### Recorded data
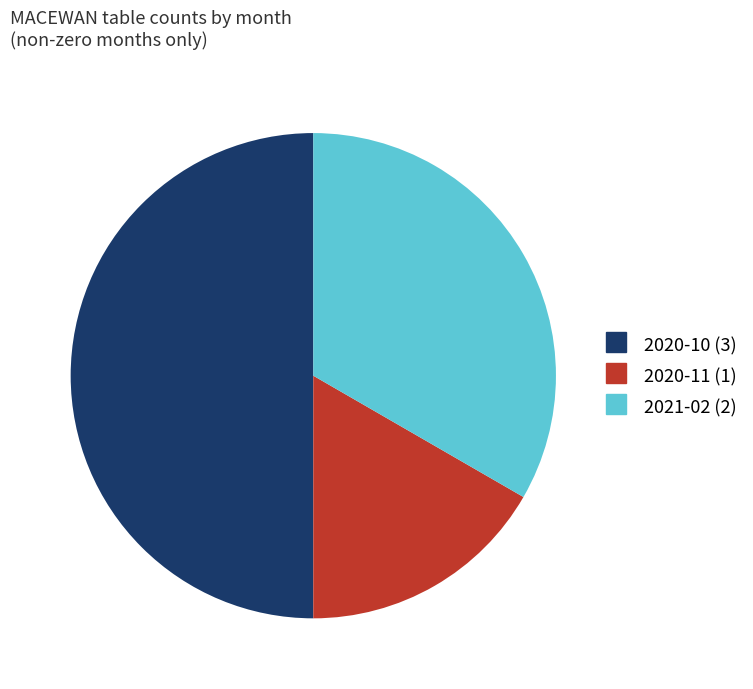

What is the ratio of the value at 2020-11 to the value at 2021-02?

0.5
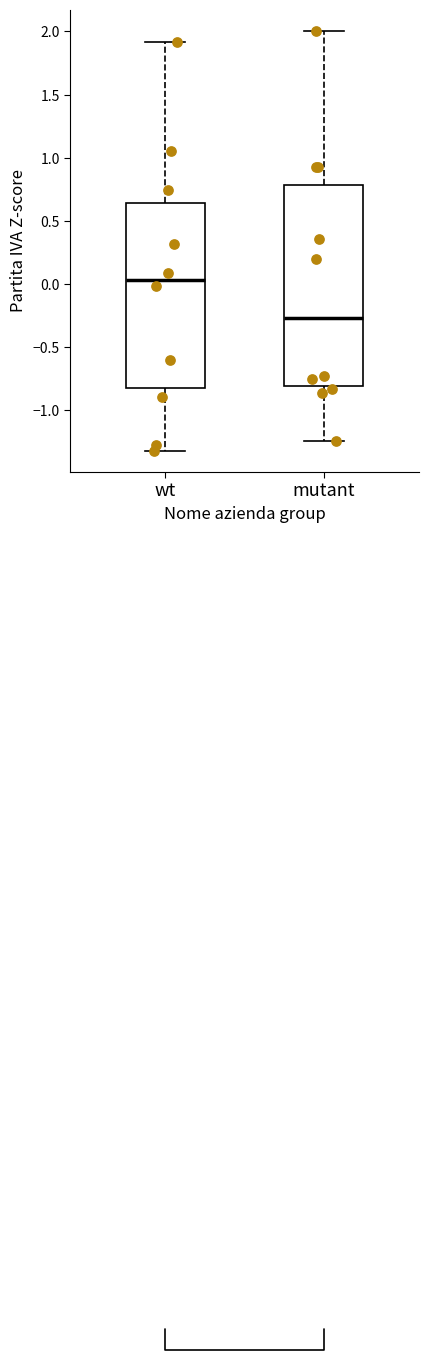

Reading left to right, read every box against the y-axis: the position of its median line, the range the box covers, and the ends of its whiskers. The values are not printed on the chart, so give them approximately, as read against the axis.

wt: median 0.05, box -0.85 to 0.65, whiskers -1.30 to 1.90
mutant: median -0.25, box -0.80 to 0.80, whiskers -1.25 to 2.00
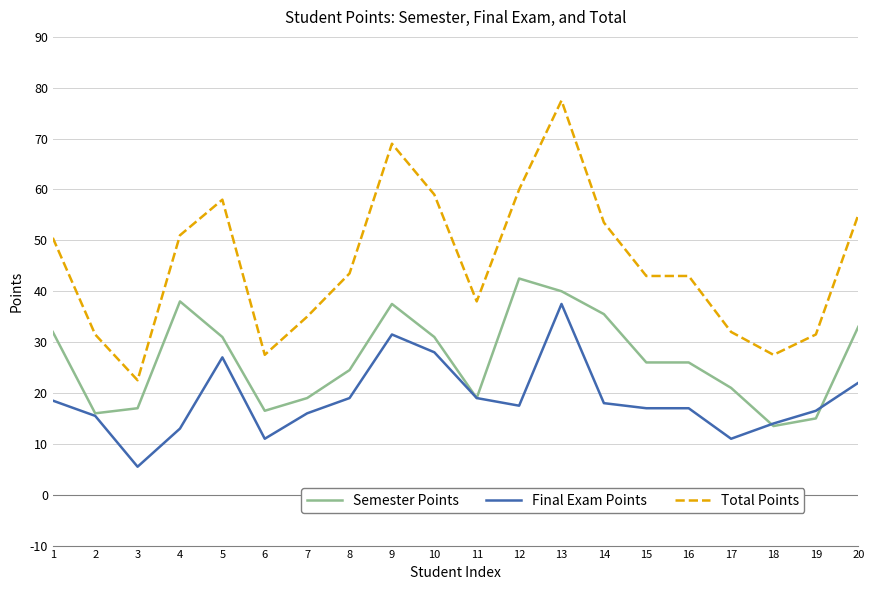

At which category does Semester Points reach its first local valley?

2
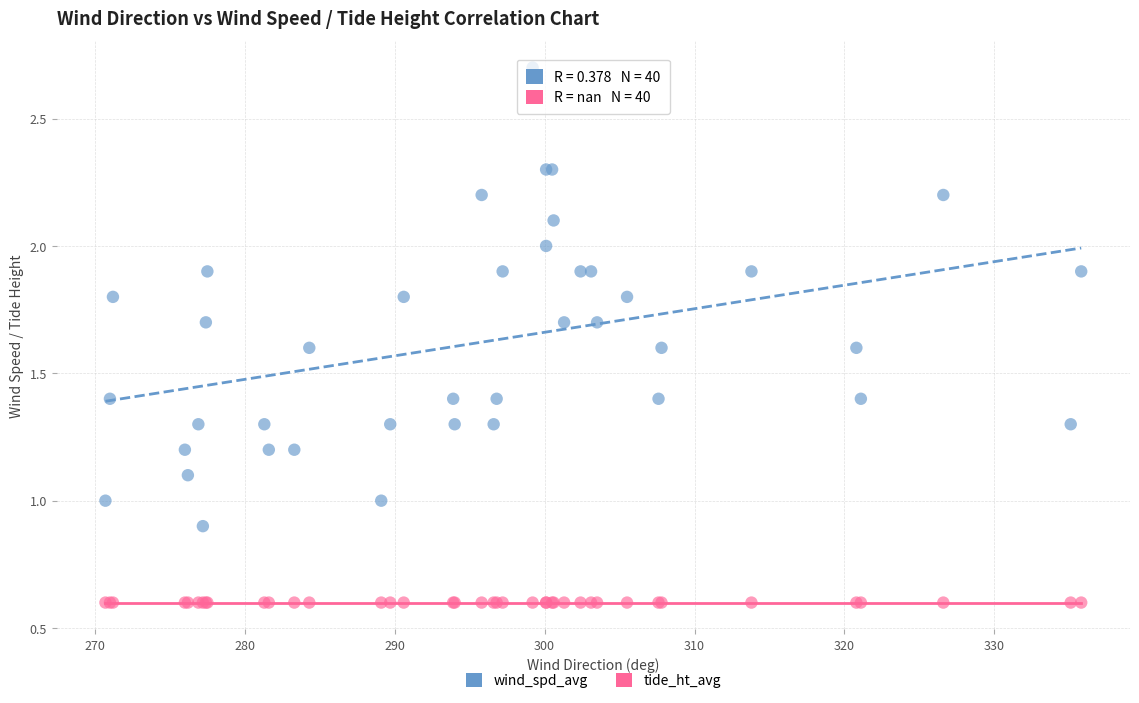

Which series contains the highest Y value?

wind_spd_avg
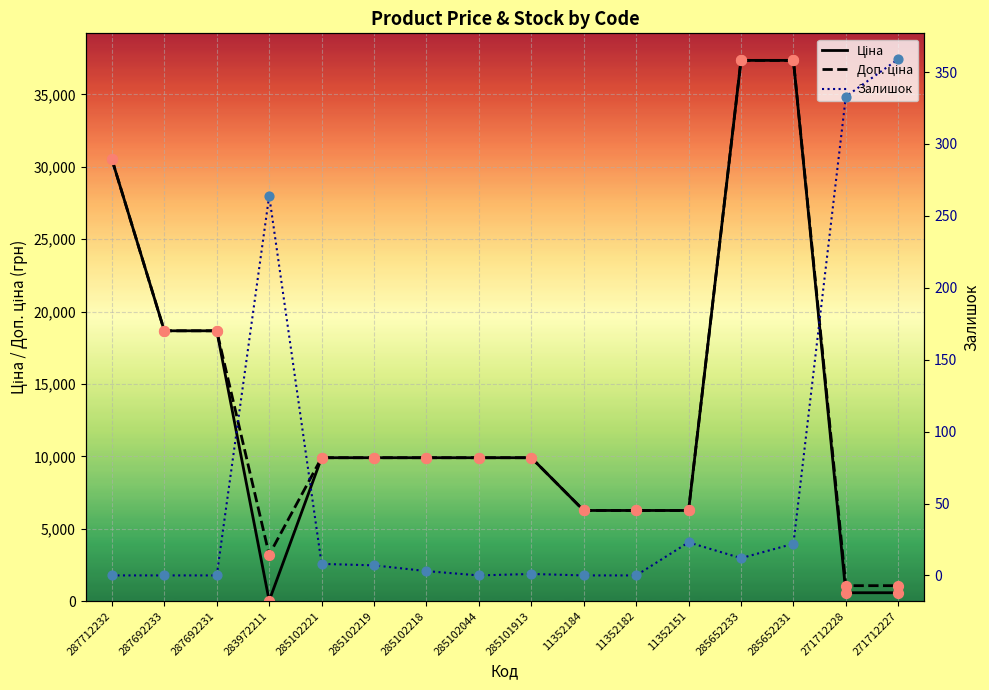

Which series reaches the maximum Y coordinate?

Ціна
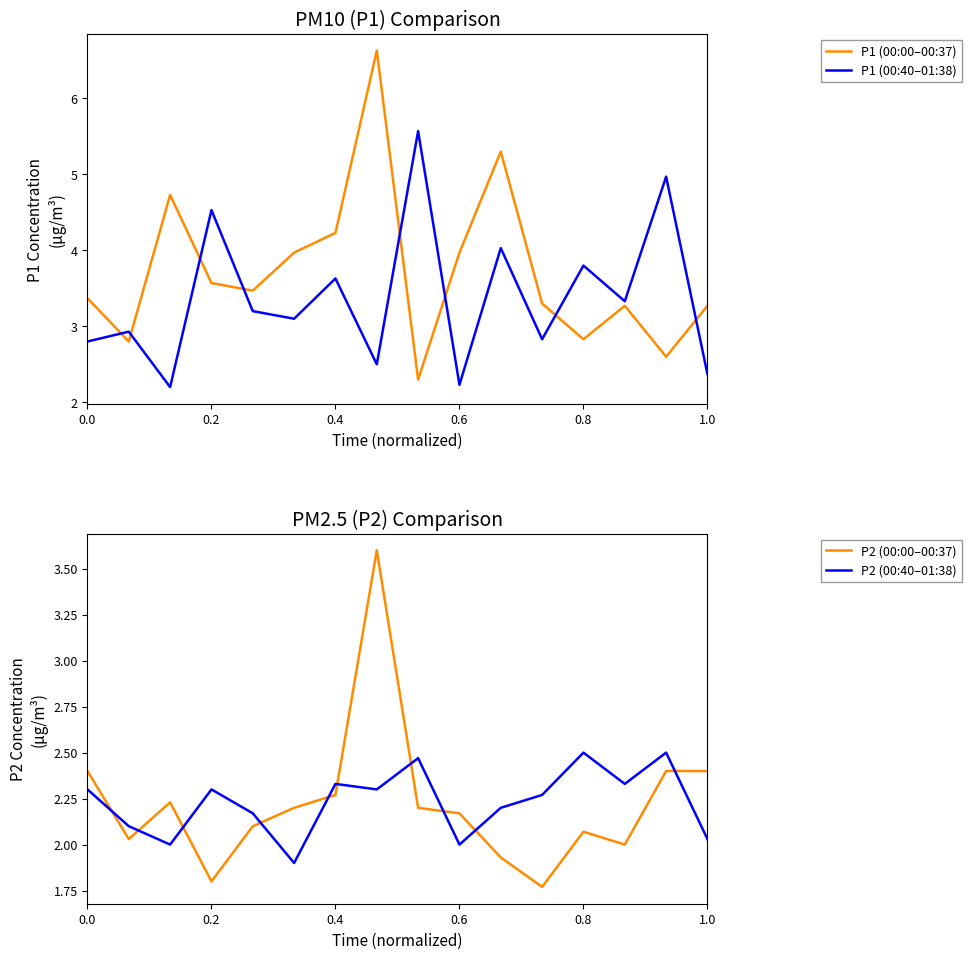

True or false: P1 (00:00–00:37) has a value of 2.2 at 0.2.

False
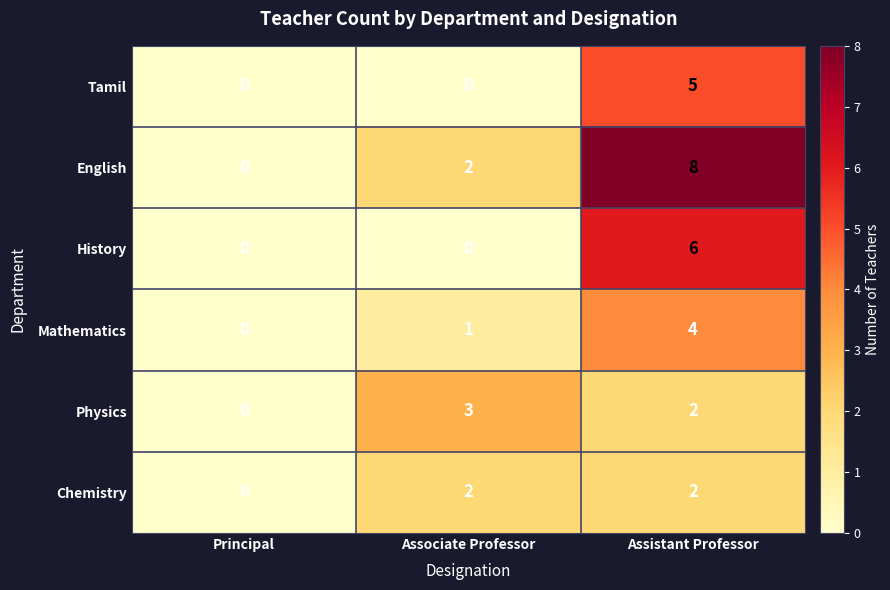

What is the maximum value shown in the chart?

8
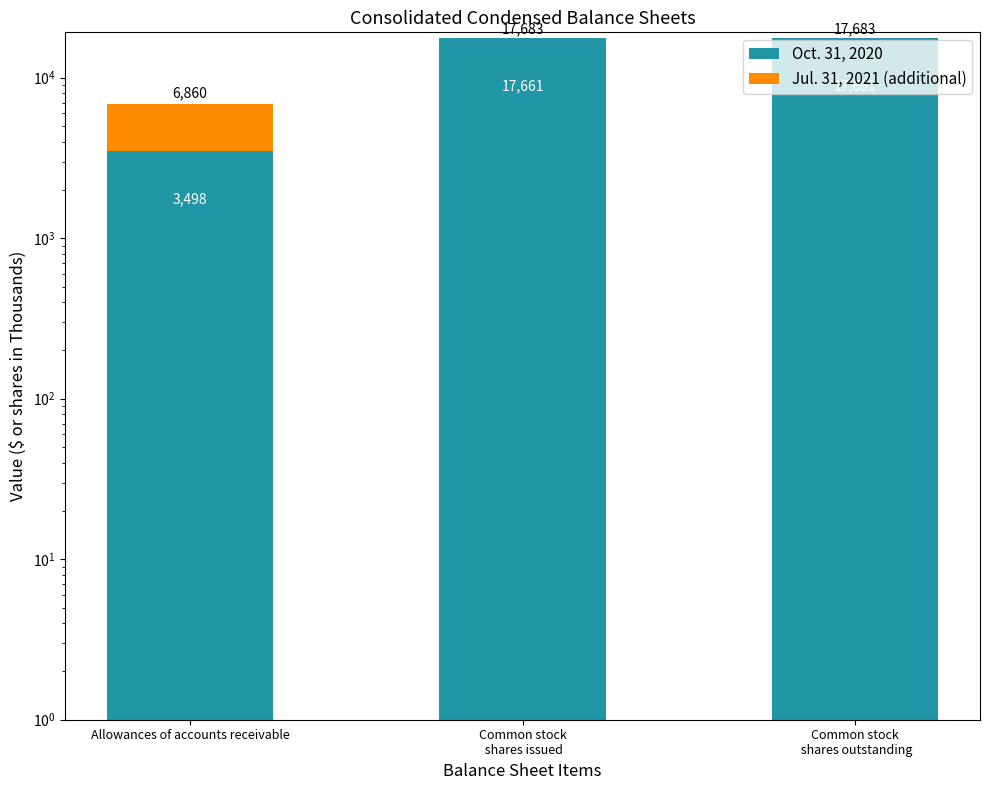

What is the spread (max minus min) of values at Common stock
 shares outstanding?

17639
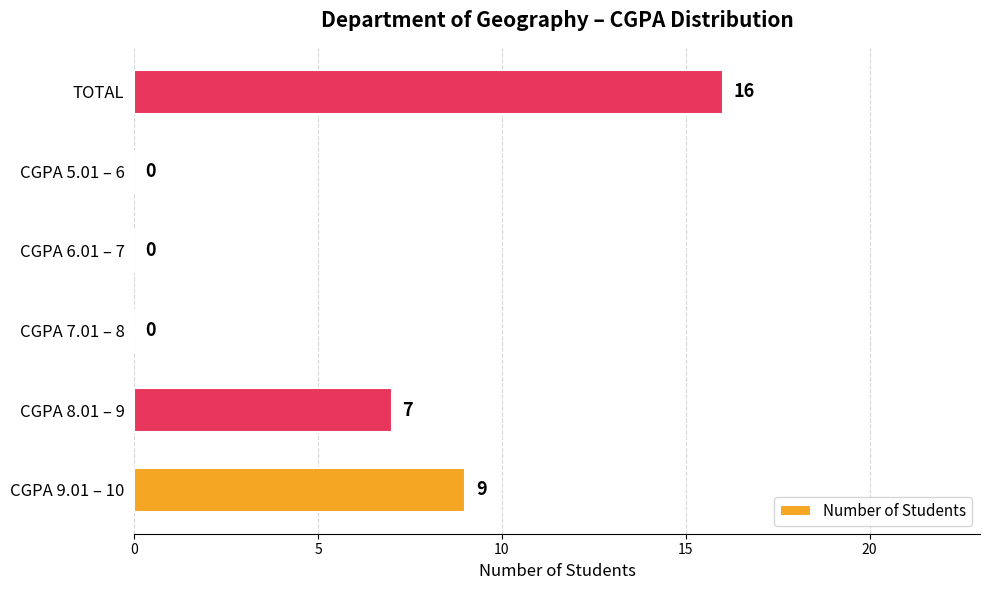

Is it true that the value at CGPA 7.01 – 8 is -7?

False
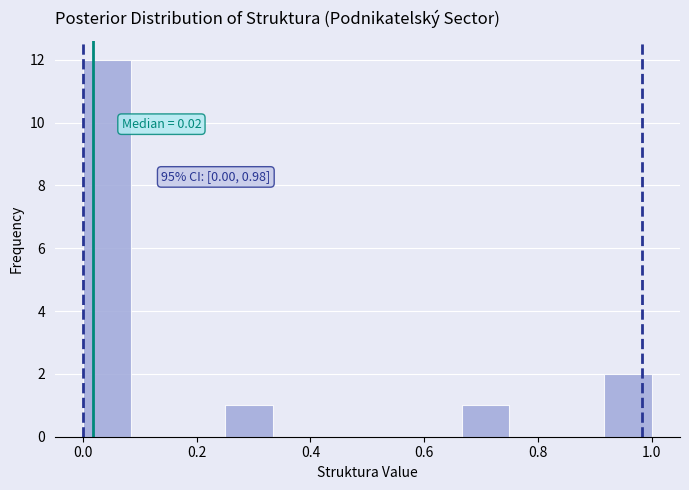

Over which range of the x-axis is the bar tallest?

0.00 to 0.08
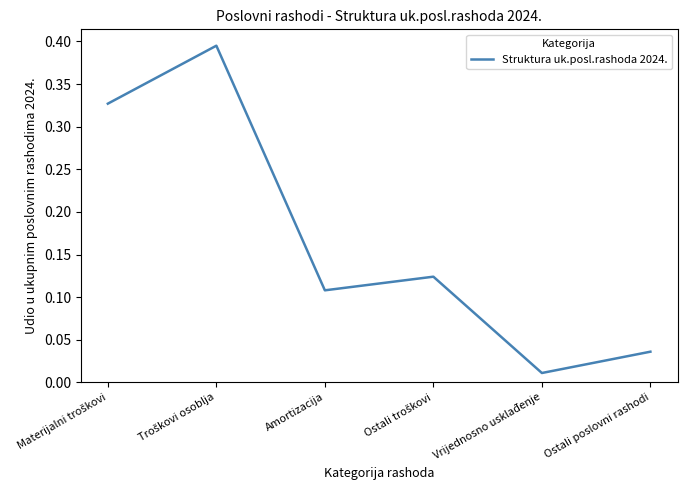

What is the sum of all values?

1.0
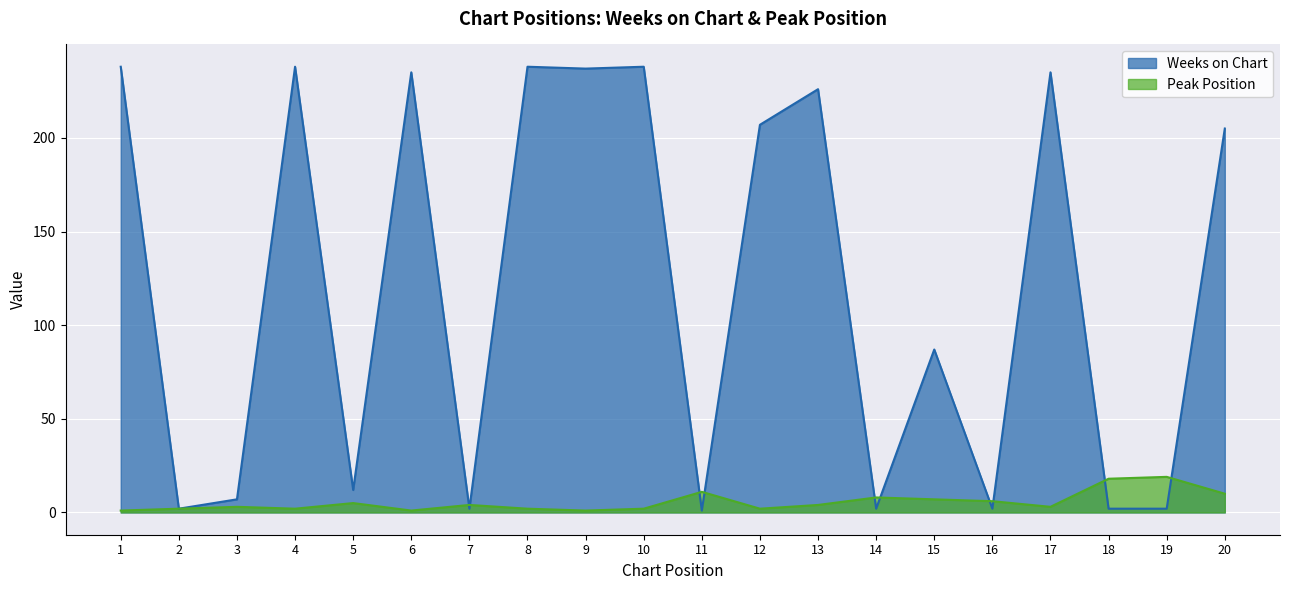

At 2, list the series in order from largest to smallest.

Weeks on Chart, Peak Position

### What you should do
Can you copy every line of the records above word for word, leaving out the pictures?

### Response below
What is the ratio of the value at 2020-11 to the value at 2021-02?

0.5

Reading left to right, read every box against the y-axis: the position of its median line, the range the box covers, and the ends of its whiskers. The values are not printed on the chart, so give them approximately, as read against the axis.

wt: median 0.05, box -0.85 to 0.65, whiskers -1.30 to 1.90
mutant: median -0.25, box -0.80 to 0.80, whiskers -1.25 to 2.00

At which category does Semester Points reach its first local valley?

2

Which series contains the highest Y value?

wind_spd_avg

Which series reaches the maximum Y coordinate?

Ціна

True or false: P1 (00:00–00:37) has a value of 2.2 at 0.2.

False

What is the maximum value shown in the chart?

8

What is the spread (max minus min) of values at Common stock
 shares outstanding?

17639

Is it true that the value at CGPA 7.01 – 8 is -7?

False

Over which range of the x-axis is the bar tallest?

0.00 to 0.08

What is the sum of all values?

1.0

At 2, list the series in order from largest to smallest.

Weeks on Chart, Peak Position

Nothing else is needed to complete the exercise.